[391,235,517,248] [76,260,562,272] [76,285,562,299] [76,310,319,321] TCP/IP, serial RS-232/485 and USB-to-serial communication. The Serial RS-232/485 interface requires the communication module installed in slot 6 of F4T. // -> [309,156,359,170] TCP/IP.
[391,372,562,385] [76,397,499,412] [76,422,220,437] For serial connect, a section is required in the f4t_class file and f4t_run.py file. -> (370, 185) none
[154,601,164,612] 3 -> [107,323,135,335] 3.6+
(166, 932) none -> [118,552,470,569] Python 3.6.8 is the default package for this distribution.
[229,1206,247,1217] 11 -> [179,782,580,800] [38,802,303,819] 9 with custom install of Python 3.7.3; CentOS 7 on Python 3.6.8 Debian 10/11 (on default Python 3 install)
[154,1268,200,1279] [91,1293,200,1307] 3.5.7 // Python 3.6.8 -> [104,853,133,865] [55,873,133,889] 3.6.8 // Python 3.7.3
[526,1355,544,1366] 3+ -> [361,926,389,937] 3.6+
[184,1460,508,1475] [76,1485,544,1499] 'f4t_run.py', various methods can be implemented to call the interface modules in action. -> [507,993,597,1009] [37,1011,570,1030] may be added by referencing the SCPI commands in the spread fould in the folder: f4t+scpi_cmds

----------

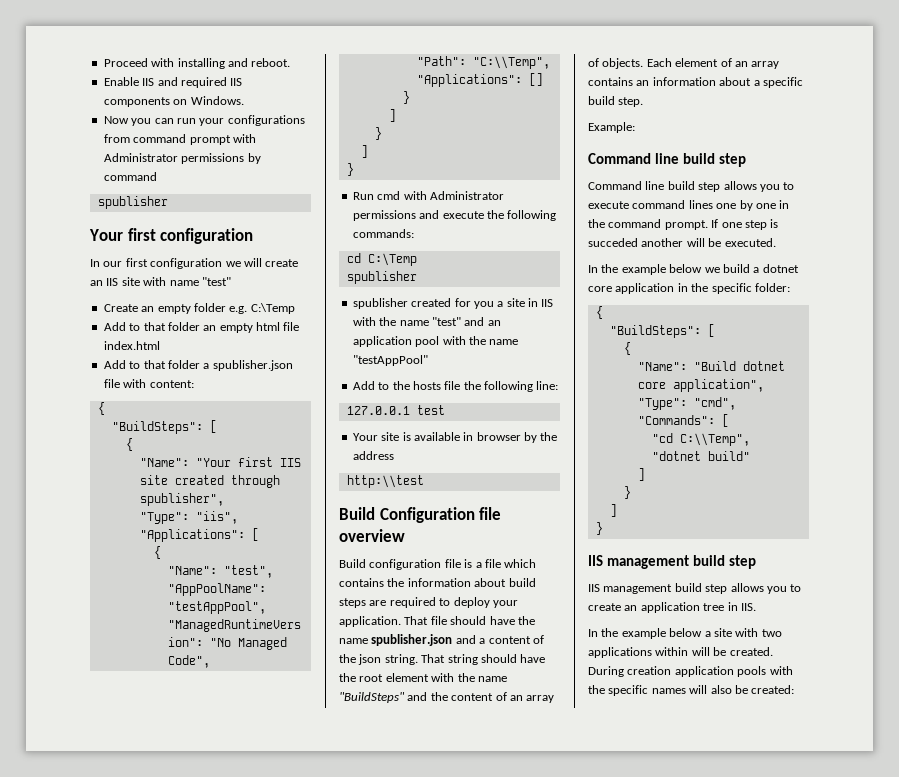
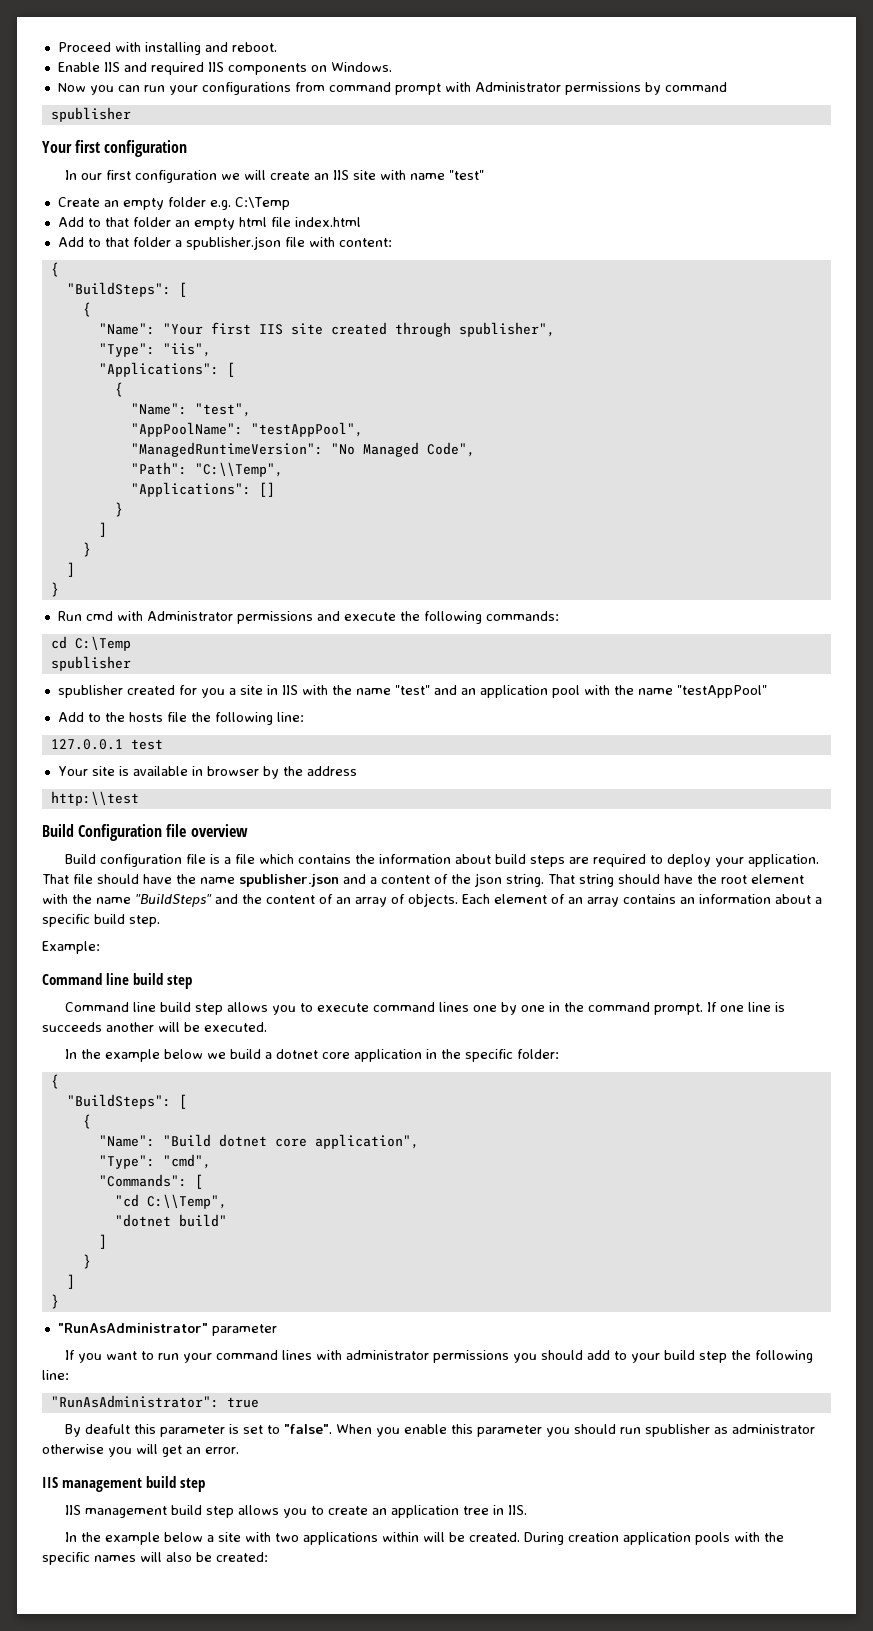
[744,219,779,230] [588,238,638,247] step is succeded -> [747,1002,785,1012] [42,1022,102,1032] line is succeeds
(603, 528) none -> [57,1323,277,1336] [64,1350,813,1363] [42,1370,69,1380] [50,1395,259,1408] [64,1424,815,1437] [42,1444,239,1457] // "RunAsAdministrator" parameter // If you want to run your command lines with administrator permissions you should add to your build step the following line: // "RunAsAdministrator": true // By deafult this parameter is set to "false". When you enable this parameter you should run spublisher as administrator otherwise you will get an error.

----------

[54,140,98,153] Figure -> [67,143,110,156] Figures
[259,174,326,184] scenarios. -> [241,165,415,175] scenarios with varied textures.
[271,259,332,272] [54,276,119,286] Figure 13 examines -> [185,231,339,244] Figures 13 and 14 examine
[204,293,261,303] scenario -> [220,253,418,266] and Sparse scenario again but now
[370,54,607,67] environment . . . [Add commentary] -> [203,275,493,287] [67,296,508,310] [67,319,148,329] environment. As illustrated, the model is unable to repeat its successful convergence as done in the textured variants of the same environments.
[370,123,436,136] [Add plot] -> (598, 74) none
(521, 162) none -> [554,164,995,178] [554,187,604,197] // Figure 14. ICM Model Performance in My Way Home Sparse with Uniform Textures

----------

# [Task item]
Would you retype exactly the lines above, from the line with "[154,601,164,612] 3 -> [107,323,135,335] 3.6+" to the line with "[154,1268,200,1279] [91,1293,200,1307] 3.5.7", with both end lines kept and nothing more?

# [Result for this task]
[154,601,164,612] 3 -> [107,323,135,335] 3.6+
(166, 932) none -> [118,552,470,569] Python 3.6.8 is the default package for this distribution.
[229,1206,247,1217] 11 -> [179,782,580,800] [38,802,303,819] 9 with custom install of Python 3.7.3; CentOS 7 on Python 3.6.8 Debian 10/11 (on default Python 3 install)
[154,1268,200,1279] [91,1293,200,1307] 3.5.7 // Python 3.6.8 -> [104,853,133,865] [55,873,133,889] 3.6.8 // Python 3.7.3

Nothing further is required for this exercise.